** DATA TO EXAMINE follows **

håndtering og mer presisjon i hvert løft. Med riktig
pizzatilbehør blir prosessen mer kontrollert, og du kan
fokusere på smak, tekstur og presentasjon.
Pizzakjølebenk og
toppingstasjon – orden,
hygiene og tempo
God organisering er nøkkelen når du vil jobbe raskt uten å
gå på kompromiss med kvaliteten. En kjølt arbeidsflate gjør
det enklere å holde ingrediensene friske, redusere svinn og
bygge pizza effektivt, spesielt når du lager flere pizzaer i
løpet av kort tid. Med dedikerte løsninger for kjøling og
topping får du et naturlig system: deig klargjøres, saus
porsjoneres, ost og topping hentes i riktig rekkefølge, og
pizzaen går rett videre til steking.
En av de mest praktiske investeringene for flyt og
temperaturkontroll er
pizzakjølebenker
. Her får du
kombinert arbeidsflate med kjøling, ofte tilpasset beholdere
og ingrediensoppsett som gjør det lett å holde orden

** End of DATA TO EXAMINE **

**INSTRUCTION:**
Write out all of the lines above word for word, with the same line breaks.

**WRITTEN SOLUTION:**
håndtering og mer presisjon i hvert løft. Med riktig
pizzatilbehør blir prosessen mer kontrollert, og du kan
fokusere på smak, tekstur og presentasjon.
Pizzakjølebenk og
toppingstasjon – orden,
hygiene og tempo
God organisering er nøkkelen når du vil jobbe raskt uten å
gå på kompromiss med kvaliteten. En kjølt arbeidsflate gjør
det enklere å holde ingrediensene friske, redusere svinn og
bygge pizza effektivt, spesielt når du lager flere pizzaer i
løpet av kort tid. Med dedikerte løsninger for kjøling og
topping får du et naturlig system: deig klargjøres, saus
porsjoneres, ost og topping hentes i riktig rekkefølge, og
pizzaen går rett videre til steking.
En av de mest praktiske investeringene for flyt og
temperaturkontroll er
pizzakjølebenker
. Her får du
kombinert arbeidsflate med kjøling, ofte tilpasset beholdere
og ingrediensoppsett som gjør det lett å holde orden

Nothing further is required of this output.